Seorang sopir travel antar daerah berinisial AI, yang berusia 20 tahun, mengalami situasi yang sangat mengecewakan dan menegangkan. Ia diduga menjadi korban pemerasan yang dilakukan oleh oknum tentara dan polisi saat melintas di Kabupaten Gowa, Sulawesi Selatan. Peristiwa ini kini tengah dalam penyelidikan oleh pihak terkait untuk mengungkap kebenaran di baliknya.
AI yang saat itu sedang membawa penumpang dari Kabupaten Bulukumba menuju Kabupaten Barru, tidak menyangka akan dicegat oleh sejumlah aparat yang mengaku bertugas di Polres Gowa. Kejadian ini mengarah pada negosiasi yang menegangkan dan berujung pada tuntutan yang tidak masuk akal.
Setelah mobilnya dicegat, AI dituduh membawa Tenaga Kerja Indonesia (TKI) ilegal, yang merupakan tuduhan serius dan merugikan. Dalam situasi terdesak, ia terpaksa berusaha keras agar bisa lolos dari tuntutan yang mengancam itu.
Penangguhan dan Negosiasi yang Menegangkan untuk Bebas
Menurut kuasa hukum AI, Sya’ban Sartono, setelah dituduh, kliennya diminta untuk membayar uang tebusan sebesar Rp 50 juta agar bisa bebas.

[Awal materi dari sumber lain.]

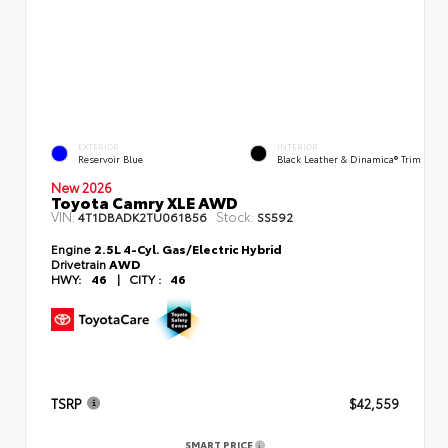
EXTERIOR
INTERIOR
Reservoir Blue
Black Leather & Dinamica® Trim
New 2026
Toyota Camry XLE AWD
VIN:
Stock:
4T1DBADK2TU061856
SS592
Engine
2.5L 4-Cyl. Gas/Electric Hybrid
Drivetrain
AWD
HWY:
46
|
CITY :
46
TSRP
$42,559
SMART PRICE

Namun, setelah melalui negosiasi yang menegangkan, jumlah tersebut akhirnya diturunkan menjadi Rp 30 juta.
Pembayaran dilakukan dengan cara transfer ke nomor rekening yang diberikan oleh oknum aparat tersebut. Situasi ini membuat AI merasa terjebak, karena jika tidak memenuhi permintaan, mobilnya bisa disita secara ilegal.
Sya’ban menjelaskan bahwa AI sangat ketakutan dan tidak bisa berbuat banyak dalam situasi ini. Negosiasi yang panjang ini mencerminkan betapa rentannya posisi AI di hadapan kekuatan aparat.
Langkah Hukum Ditempuh setelah Kejadian
Setelah menyelesaikan perjalanan dan mengantar penumpang ke Kabupaten Barru, AI akhirnya berani melapor ke Polres Gowa. Dia merasa perlu untuk meminta keadilan atas tindakan yang dialaminya.
Laporan tersebut segera mendapat perhatian dari pihak kepolisian, yang kemudian melakukan penyelidikan lebih lanjut. Hasil penyelidikan menyatakan bahwa ada keterlibatan anggota TNI dalam tindakan pemerasan tersebut.
Menurut Sya’ban, kliennya awalnya meyakini bahwa para pelaku adalah anggota polisi yang berwenang. Namun, setelah diteliti lebih lanjut, ternyata mereka adalah oknum tentara yang menyalahgunakan kekuasaan.
Pembelaan dan Penegasan Akan Keberadaan Penumpang Legal
Sya’ban membantah tuduhan bahwa penumpang AI adalah TKI ilegal. Ia menegaskan bahwa semua penumpang yang diangkut kliennya adalah legal dan tidak ada yang mencurigakan.
AI terpaksa menyerahkan uang tersebut karena ancaman pengambilalihan mobilnya oleh para pelaku. Hal ini menambah rasa ketidakadilan dalam situasi yang dialaminya sebagai sopir yang berusaha menjalankan tugasnya dengan baik.
Keberanian AI untuk melapor kepada pihak berwajib diharapkan dapat memberikan pelajaran bagi oknum-oknum lain yang menyalahgunakan kekuasaan. Ini juga menjadi pengingat bahwa tindakan pemerasan harus ditindak tegas oleh aparat hukum.